INSTRUCTIONS TO FOLLOW: Below are records that hold pictures; write out only the lines from their start through the line with "(b.5) respecting the", exactly, and drop the pictures.
*** RECORDS SHOWN Section Begins ***
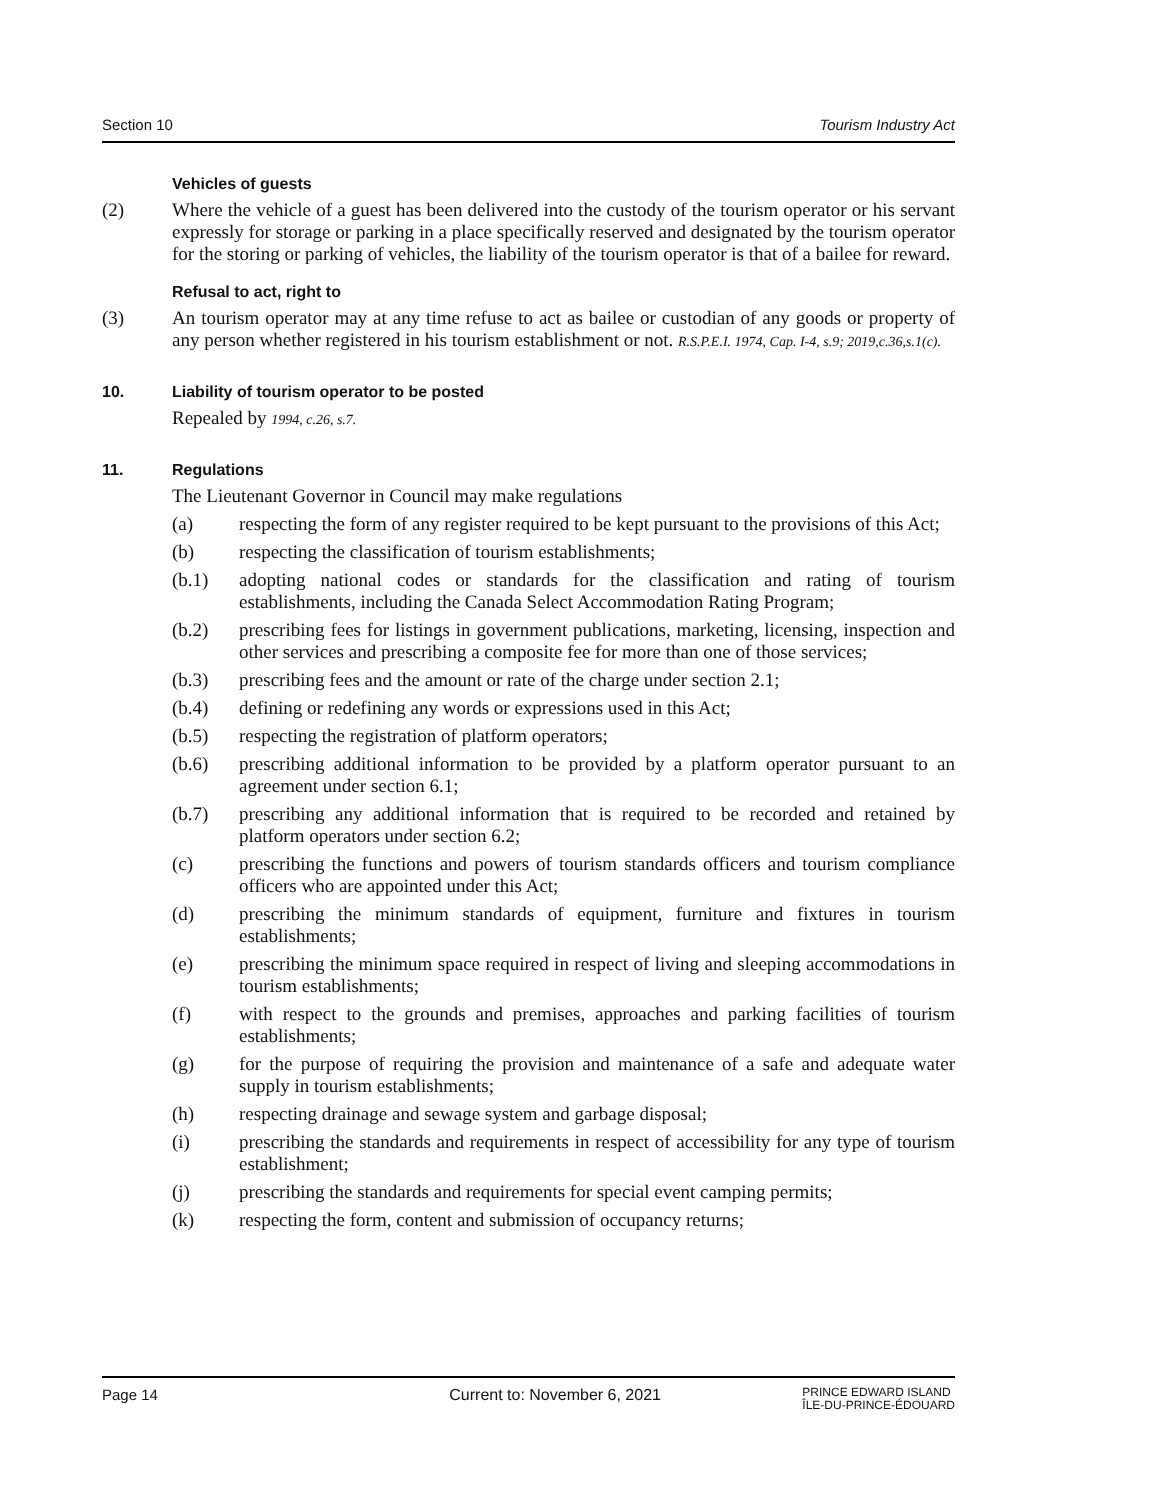Section 10 Tourism Industry Act
Vehicles of guests
(2) Where the vehicle of a guest has been delivered into the custody of the tourism operator or his servant expressly for storage or parking in a place specifically reserved and designated by the tourism operator for the storing or parking of vehicles, the liability of the tourism operator is that of a bailee for reward.
Refusal to act, right to
(3) An tourism operator may at any time refuse to act as bailee or custodian of any goods or property of any person whether registered in his tourism establishment or not. R.S.P.E.I. 1974, Cap. I-4, s.9; 2019,c.36,s.1(c).
10. Liability of tourism operator to be posted
Repealed by 1994, c.26, s.7.
11. Regulations
The Lieutenant Governor in Council may make regulations
(a) respecting the form of any register required to be kept pursuant to the provisions of this Act;
(b) respecting the classification of tourism establishments;
(b.1) adopting national codes or standards for the classification and rating of tourism establishments, including the Canada Select Accommodation Rating Program;
(b.2) prescribing fees for listings in government publications, marketing, licensing, inspection and other services and prescribing a composite fee for more than one of those services;
(b.3) prescribing fees and the amount or rate of the charge under section 2.1;
(b.4) defining or redefining any words or expressions used in this Act;
(b.5) respecting the registration of platform operators;
(b.6) prescribing additional information to be provided by a platform operator pursuant to an agreement under section 6.1;
(b.7) prescribing any additional information that is required to be recorded and retained by platform operators under section 6.2;
(c) prescribing the functions and powers of tourism standards officers and tourism compliance officers who are appointed under this Act;
(d) prescribing the minimum standards of equipment, furniture and fixtures in tourism establishments;
(e) prescribing the minimum space required in respect of living and sleeping accommodations in tourism establishments;
(f) with respect to the grounds and premises, approaches and parking facilities of tourism establishments;
(g) for the purpose of requiring the provision and maintenance of a safe and adequate water supply in tourism establishments;
(h) respecting drainage and sewage system and garbage disposal;
(i) prescribing the standards and requirements in respect of accessibility for any type of tourism establishment;
(j) prescribing the standards and requirements for special event camping permits;
(k) respecting the form, content and submission of occupancy returns;
Page 14 Current to: November 6, 2021 PRINCE EDWARD ISLAND
ÎLE-DU-PRINCE-ÉDOUARD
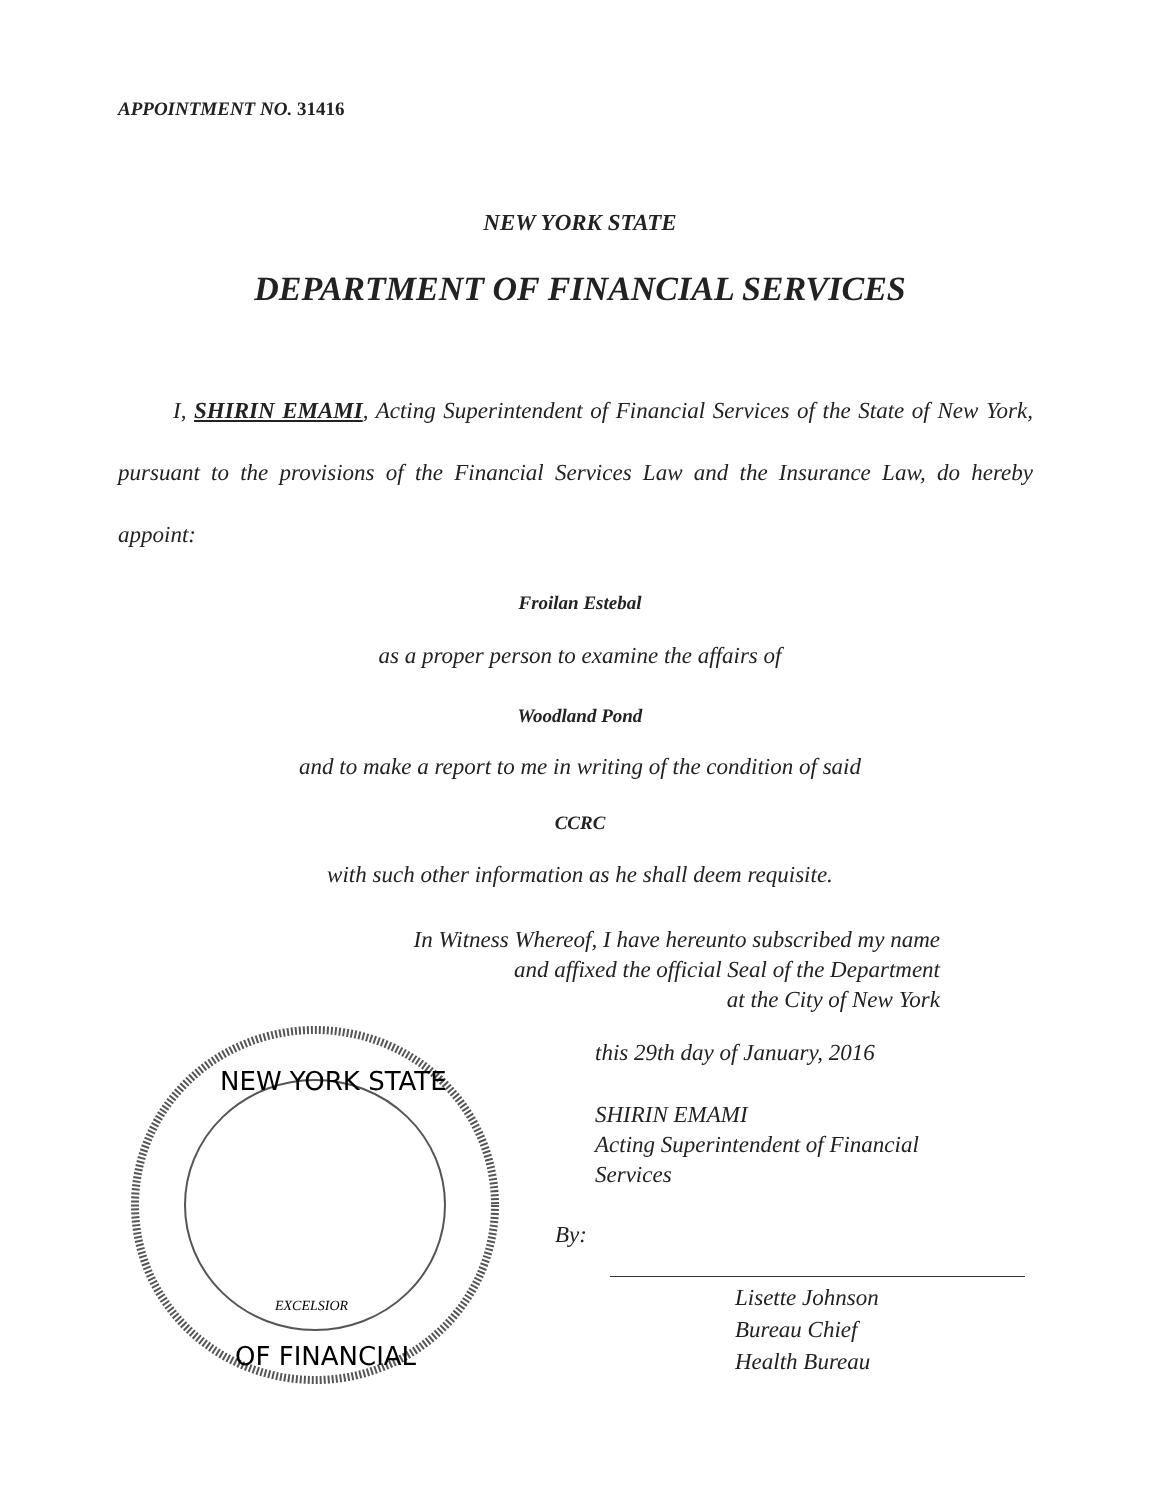APPOINTMENT NO. 31416
NEW YORK STATE
DEPARTMENT OF FINANCIAL SERVICES
I, SHIRIN EMAMI, Acting Superintendent of Financial Services of the State of New York, pursuant to the provisions of the Financial Services Law and the Insurance Law, do hereby appoint:
Froilan Estebal
as a proper person to examine the affairs of
Woodland Pond
and to make a report to me in writing of the condition of said
CCRC
with such other information as he shall deem requisite.
In Witness Whereof, I have hereunto subscribed my name
and affixed the official Seal of the Department
at the City of New York
NEW YORK STATE
EXCELSIOR
OF FINANCIAL
this 29th day of January, 2016
SHIRIN EMAMI
Acting Superintendent of Financial
Services
By:
Lisette Johnson
Bureau Chief
Health Bureau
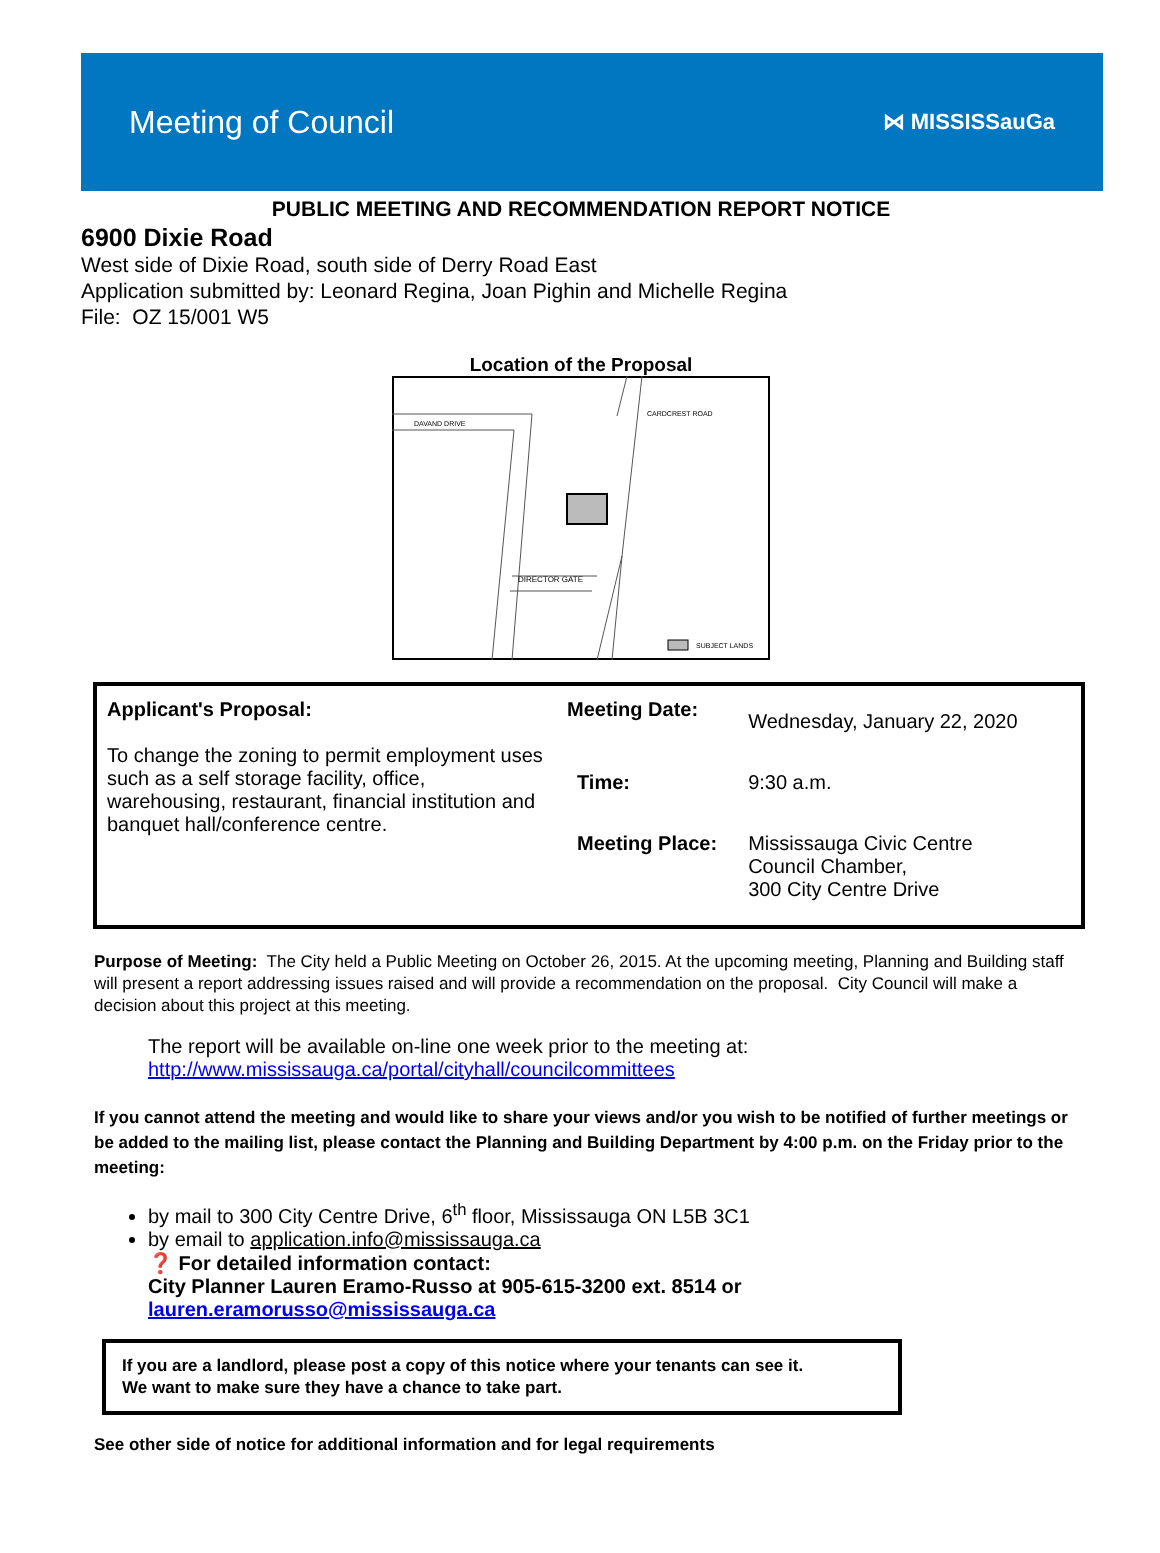Meeting of Council
⋈ MISSISSauGa
PUBLIC MEETING AND RECOMMENDATION REPORT NOTICE
6900 Dixie Road
West side of Dixie Road, south side of Derry Road East
Application submitted by: Leonard Regina, Joan Pighin and Michelle Regina
File: OZ 15/001 W5
Location of the Proposal
DAVAND DRIVE
CARDCREST ROAD
DIRECTOR GATE
SUBJECT LANDS
| Applicant's Proposal: To change the zoning to permit employment uses such as a self storage facility, office, warehousing, restaurant, financial institution and banquet hall/conference centre. | / Meeting Date: / Wednesday, January 22, 2020 / / Time: / 9:30 a.m. / / Meeting Place: / Mississauga Civic Centre Council Chamber, 300 City Centre Drive / |
Purpose of Meeting: The City held a Public Meeting on October 26, 2015. At the upcoming meeting, Planning and Building staff will present a report addressing issues raised and will provide a recommendation on the proposal. City Council will make a decision about this project at this meeting.
The report will be available on-line one week prior to the meeting at:
http://www.mississauga.ca/portal/cityhall/councilcommittees
If you cannot attend the meeting and would like to share your views and/or you wish to be notified of further meetings or be added to the mailing list, please contact the Planning and Building Department by 4:00 p.m. on the Friday prior to the meeting:
by mail to 300 City Centre Drive, 6<sup>th</sup> floor, Mississauga ON L5B 3C1
by email to application.info@mississauga.ca
❓ For detailed information contact:
City Planner Lauren Eramo-Russo at 905-615-3200 ext. 8514 or
lauren.eramorusso@mississauga.ca
If you are a landlord, please post a copy of this notice where your tenants can see it.
We want to make sure they have a chance to take part.
See other side of notice for additional information and for legal requirements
*** RECORDS SHOWN Section Ends ***
PROBLEM SOLUTION:
Section 10 Tourism Industry Act
Vehicles of guests
(2) Where the vehicle of a guest has been delivered into the custody of the tourism operator or his servant expressly for storage or parking in a place specifically reserved and designated by the tourism operator for the storing or parking of vehicles, the liability of the tourism operator is that of a bailee for reward.
Refusal to act, right to
(3) An tourism operator may at any time refuse to act as bailee or custodian of any goods or property of any person whether registered in his tourism establishment or not. R.S.P.E.I. 1974, Cap. I-4, s.9; 2019,c.36,s.1(c).
10. Liability of tourism operator to be posted
Repealed by 1994, c.26, s.7.
11. Regulations
The Lieutenant Governor in Council may make regulations
(a) respecting the form of any register required to be kept pursuant to the provisions of this Act;
(b) respecting the classification of tourism establishments;
(b.1) adopting national codes or standards for the classification and rating of tourism establishments, including the Canada Select Accommodation Rating Program;
(b.2) prescribing fees for listings in government publications, marketing, licensing, inspection and other services and prescribing a composite fee for more than one of those services;
(b.3) prescribing fees and the amount or rate of the charge under section 2.1;
(b.4) defining or redefining any words or expressions used in this Act;
(b.5) respecting the registration of platform operators;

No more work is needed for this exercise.